Carnival Corporation has reported net income of $106.3 million, or $0.37 per share, on revenues of $516.8 million for its second quarter ended May 31, 1996, compared to net income of $89.8 million, or $0.32 per share, on revenues of $452.8 million for the same quarter in 1995.
Net income for the six-month period was $183.3 million, or $0.64 per share, on revenues of $965.6 million, compared to net income of $157.3 million, or $0.56 per share, on revenues of $872.6 million for the same period in 1995.
The 1996 results benefited from an increase in capacity resulting from the introduction of Carnival Cruise Lines’ Imagination and Inspiration in July 1995 and March 1996, respectively.
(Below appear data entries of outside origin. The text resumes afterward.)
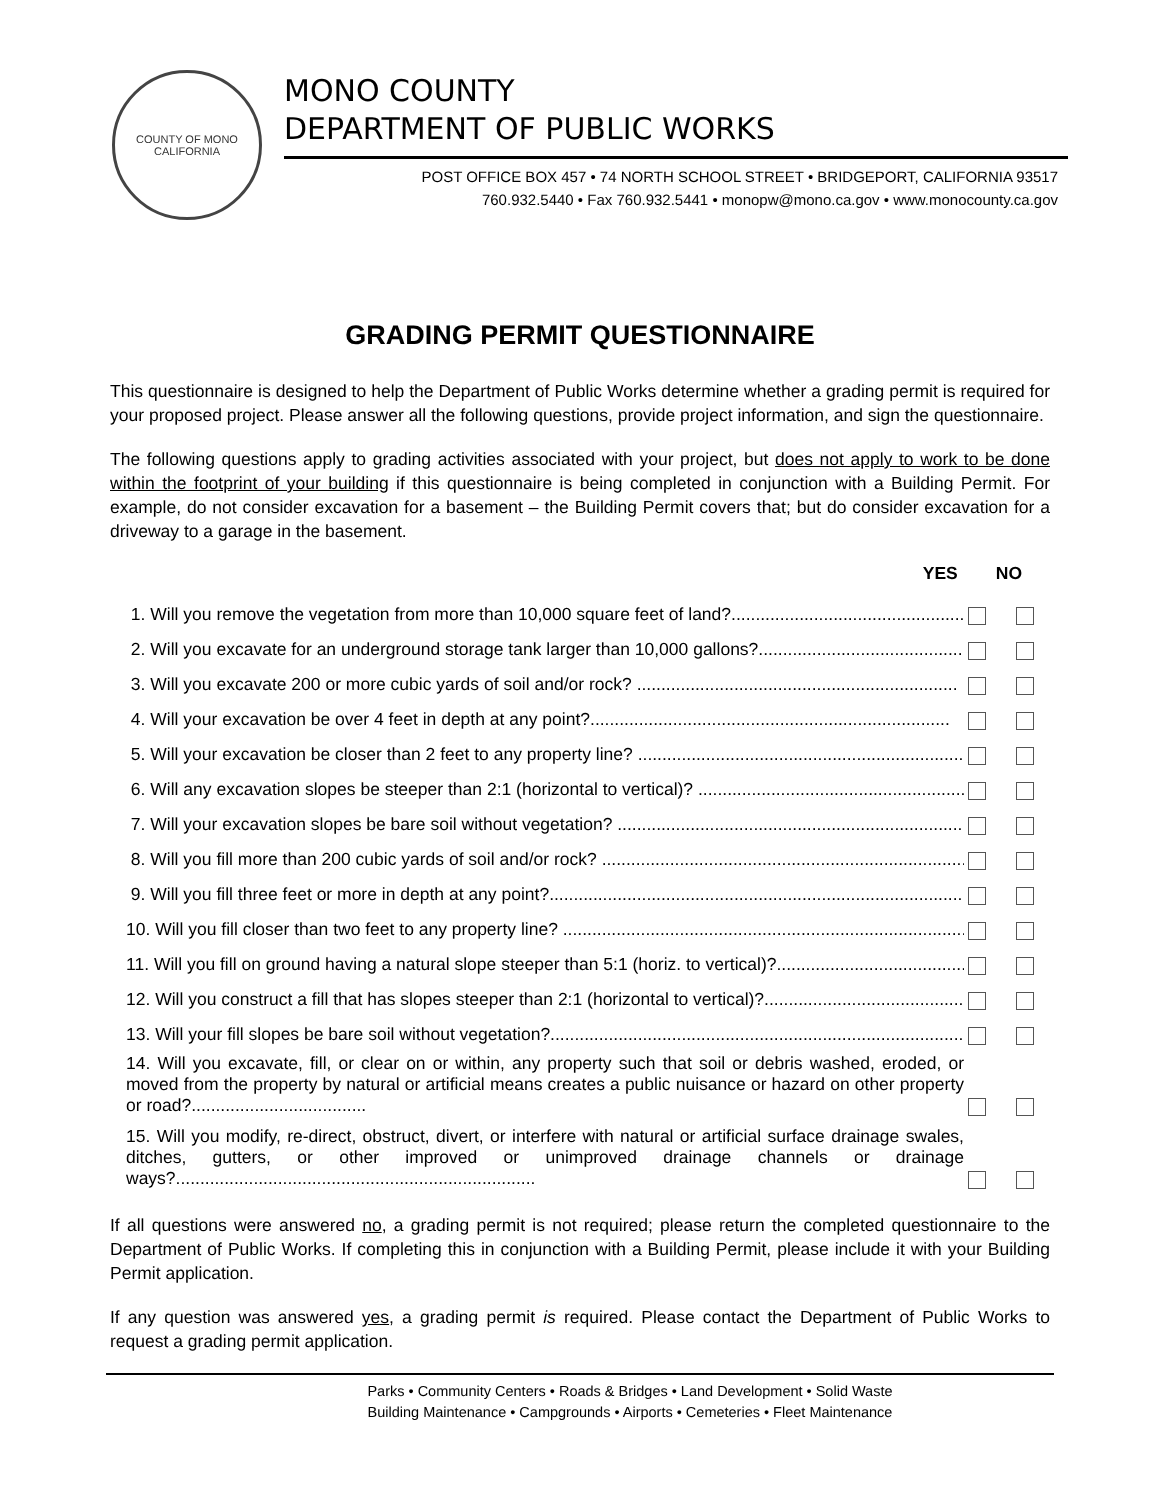COUNTY OF MONO
CALIFORNIA
MONO COUNTY
DEPARTMENT OF PUBLIC WORKS
POST OFFICE BOX 457 • 74 NORTH SCHOOL STREET • BRIDGEPORT, CALIFORNIA 93517
760.932.5440 • Fax 760.932.5441 • monopw@mono.ca.gov • www.monocounty.ca.gov
GRADING PERMIT QUESTIONNAIRE
This questionnaire is designed to help the Department of Public Works determine whether a grading permit is required for your proposed project. Please answer all the following questions, provide project information, and sign the questionnaire.
The following questions apply to grading activities associated with your project, but does not apply to work to be done within the footprint of your building if this questionnaire is being completed in conjunction with a Building Permit. For example, do not consider excavation for a basement – the Building Permit covers that; but do consider excavation for a driveway to a garage in the basement.
YES NO
1. Will you remove the vegetation from more than 10,000 square feet of land?.................................................
2. Will you excavate for an underground storage tank larger than 10,000 gallons?..........................................
3. Will you excavate 200 or more cubic yards of soil and/or rock? ..................................................................
4. Will your excavation be over 4 feet in depth at any point?..........................................................................
5. Will your excavation be closer than 2 feet to any property line? ....................................................................
6. Will any excavation slopes be steeper than 2:1 (horizontal to vertical)? .........................................................
7. Will your excavation slopes be bare soil without vegetation? .......................................................................
8. Will you fill more than 200 cubic yards of soil and/or rock? ...........................................................................
9. Will you fill three feet or more in depth at any point?......................................................................................
10. Will you fill closer than two feet to any property line? .....................................................................................
11. Will you fill on ground having a natural slope steeper than 5:1 (horiz. to vertical)?.......................................
12. Will you construct a fill that has slopes steeper than 2:1 (horizontal to vertical)?..........................................
13. Will your fill slopes be bare soil without vegetation?.......................................................................................
14. Will you excavate, fill, or clear on or within, any property such that soil or debris washed, eroded, or moved from the property by natural or artificial means creates a public nuisance or hazard on other property or road?....................................
15. Will you modify, re-direct, obstruct, divert, or interfere with natural or artificial surface drainage swales, ditches, gutters, or other improved or unimproved drainage channels or drainage ways?..........................................................................
If all questions were answered no, a grading permit is not required; please return the completed questionnaire to the Department of Public Works. If completing this in conjunction with a Building Permit, please include it with your Building Permit application.
If any question was answered yes, a grading permit is required. Please contact the Department of Public Works to request a grading permit application.
Parks • Community Centers • Roads & Bridges • Land Development • Solid Waste
Building Maintenance • Campgrounds • Airports • Cemeteries • Fleet Maintenance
According to Micky Arison, Chairman and CEO of Carnival Corp., the company’s second quarter results also benefited from a strong performance by its Holland America Line unit. While both lines achieved strong occupancies in the second quarter, Carnival Cruise Lines experienced some softness in pricing, similar to the first quarter, according to a prepared statement.
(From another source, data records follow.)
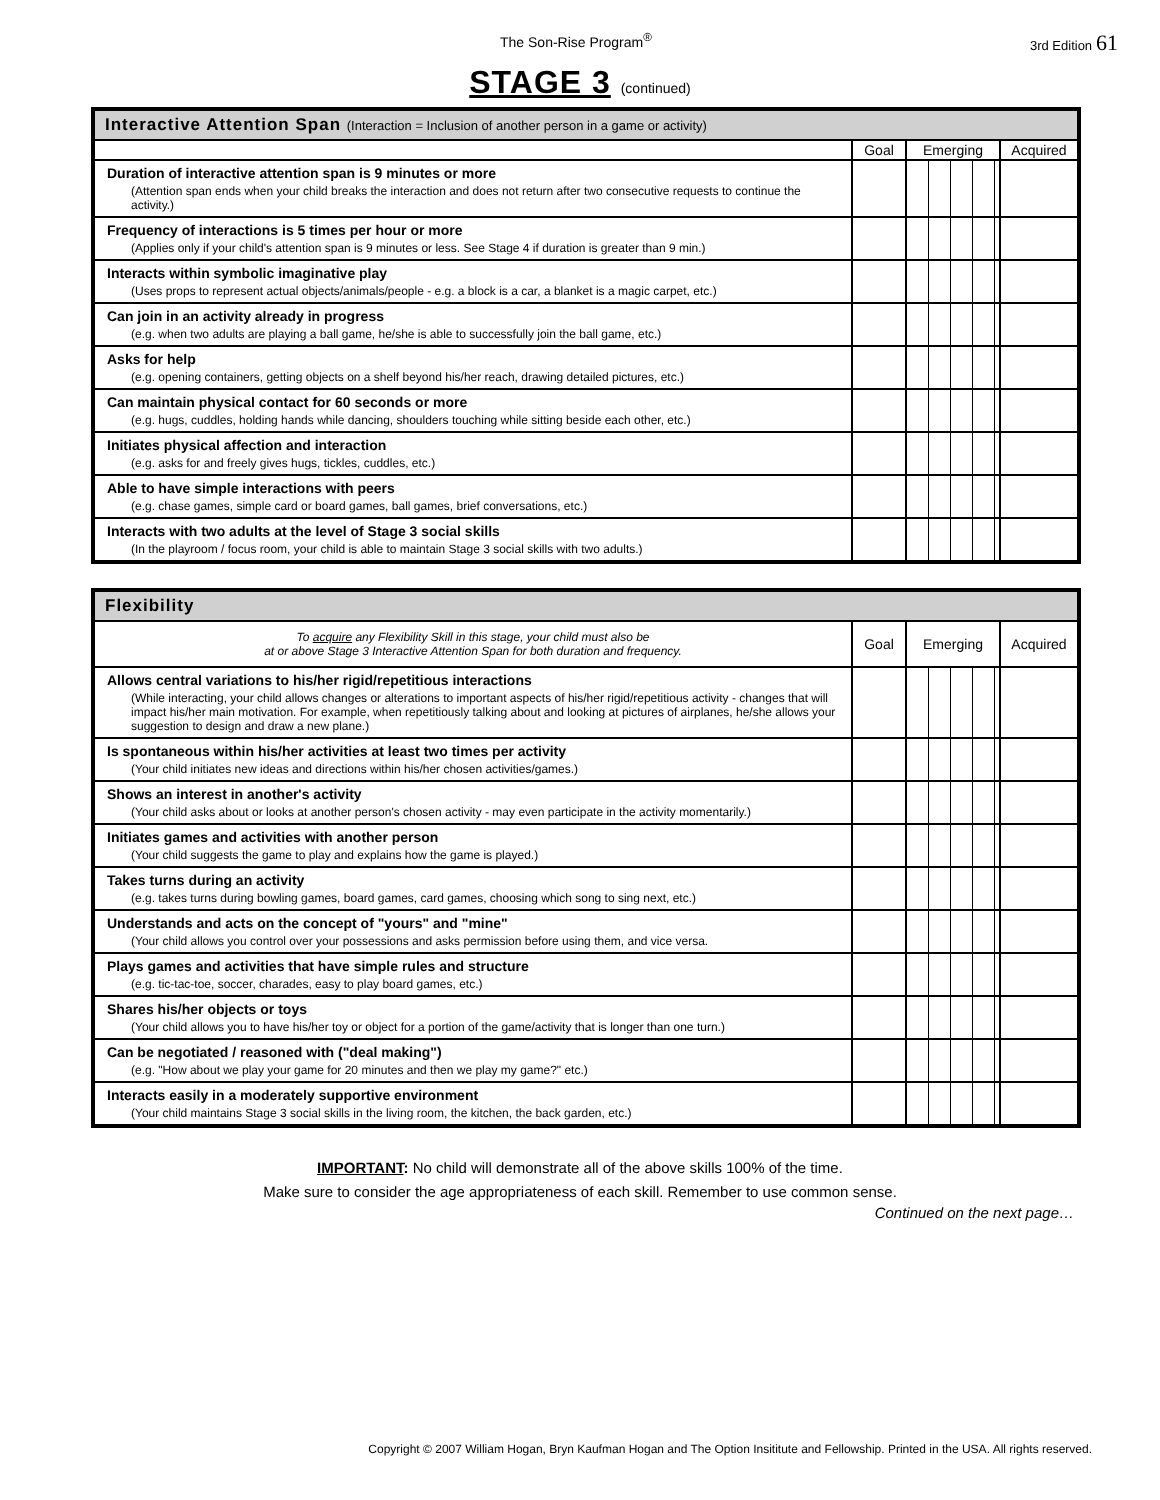The Son-Rise Program<sup>®</sup> 3rd Edition 61
STAGE 3 (continued)
| Interactive Attention Span (Interaction = Inclusion of another person in a game or activity) | | | |
| --- | --- | --- | --- |
| | Goal | Emerging | Acquired |
| Duration of interactive attention span is 9 minutes or more (Attention span ends when your child breaks the interaction and does not return after two consecutive requests to continue the activity.) | | | |
| Frequency of interactions is 5 times per hour or more (Applies only if your child's attention span is 9 minutes or less. See Stage 4 if duration is greater than 9 min.) | | | |
| Interacts within symbolic imaginative play (Uses props to represent actual objects/animals/people - e.g. a block is a car, a blanket is a magic carpet, etc.) | | | |
| Can join in an activity already in progress (e.g. when two adults are playing a ball game, he/she is able to successfully join the ball game, etc.) | | | |
| Asks for help (e.g. opening containers, getting objects on a shelf beyond his/her reach, drawing detailed pictures, etc.) | | | |
| Can maintain physical contact for 60 seconds or more (e.g. hugs, cuddles, holding hands while dancing, shoulders touching while sitting beside each other, etc.) | | | |
| Initiates physical affection and interaction (e.g. asks for and freely gives hugs, tickles, cuddles, etc.) | | | |
| Able to have simple interactions with peers (e.g. chase games, simple card or board games, ball games, brief conversations, etc.) | | | |
| Interacts with two adults at the level of Stage 3 social skills (In the playroom / focus room, your child is able to maintain Stage 3 social skills with two adults.) | | | |
| Flexibility | | | |
| --- | --- | --- | --- |
| To acquire any Flexibility Skill in this stage, your child must also be at or above Stage 3 Interactive Attention Span for both duration and frequency. | Goal | Emerging | Acquired |
| Allows central variations to his/her rigid/repetitious interactions (While interacting, your child allows changes or alterations to important aspects of his/her rigid/repetitious activity - changes that will impact his/her main motivation. For example, when repetitiously talking about and looking at pictures of airplanes, he/she allows your suggestion to design and draw a new plane.) | | | |
| Is spontaneous within his/her activities at least two times per activity (Your child initiates new ideas and directions within his/her chosen activities/games.) | | | |
| Shows an interest in another's activity (Your child asks about or looks at another person's chosen activity - may even participate in the activity momentarily.) | | | |
| Initiates games and activities with another person (Your child suggests the game to play and explains how the game is played.) | | | |
| Takes turns during an activity (e.g. takes turns during bowling games, board games, card games, choosing which song to sing next, etc.) | | | |
| Understands and acts on the concept of "yours" and "mine" (Your child allows you control over your possessions and asks permission before using them, and vice versa. | | | |
| Plays games and activities that have simple rules and structure (e.g. tic-tac-toe, soccer, charades, easy to play board games, etc.) | | | |
| Shares his/her objects or toys (Your child allows you to have his/her toy or object for a portion of the game/activity that is longer than one turn.) | | | |
| Can be negotiated / reasoned with ("deal making") (e.g. "How about we play your game for 20 minutes and then we play my game?" etc.) | | | |
| Interacts easily in a moderately supportive environment (Your child maintains Stage 3 social skills in the living room, the kitchen, the back garden, etc.) | | | |
IMPORTANT: No child will demonstrate all of the above skills 100% of the time.
Make sure to consider the age appropriateness of each skill. Remember to use common sense.
Continued on the next page…
Copyright © 2007 William Hogan, Bryn Kaufman Hogan and The Option Insititute and Fellowship. Printed in the USA. All rights reserved.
For the three-month period ended May 31, 1996, Carnival Corp. achieved a fleet-wide average occupancy level of 107.2 percent carrying 436,000 passengers, compared to an average occupancy level of 100.3 percent and 354,000 passengers in the second quarter of 1995.
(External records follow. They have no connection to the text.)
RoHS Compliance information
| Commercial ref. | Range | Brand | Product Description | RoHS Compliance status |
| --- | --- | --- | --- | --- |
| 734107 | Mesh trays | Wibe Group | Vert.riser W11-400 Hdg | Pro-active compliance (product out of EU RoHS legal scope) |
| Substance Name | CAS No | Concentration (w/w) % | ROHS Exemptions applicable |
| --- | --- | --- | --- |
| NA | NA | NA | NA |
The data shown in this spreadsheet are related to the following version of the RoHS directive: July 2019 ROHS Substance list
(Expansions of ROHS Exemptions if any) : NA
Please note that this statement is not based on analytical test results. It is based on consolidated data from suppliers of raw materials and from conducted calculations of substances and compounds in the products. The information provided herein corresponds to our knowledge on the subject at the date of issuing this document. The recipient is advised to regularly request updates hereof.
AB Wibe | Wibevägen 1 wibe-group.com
The increase in occupancies more than offset lower pricing, according to Carnival.
For the six-month period, the fleet carried 843,000 passengers for an average load factor of 107.1 percent, compared to 697,000 passengers and an average load factor of 100.1 percent for the same period in 1995.
Carnival acquired Airtours in April of 1996, but will report its results on a two-month lag basis, hence Airtours earnings for the period April through June will be included in Carnival’s third quarter.
Looking to the remainder of 1996, Arison indicated that he expects Carnival’s earnings growth to continue to be driven primarily by capacity increases.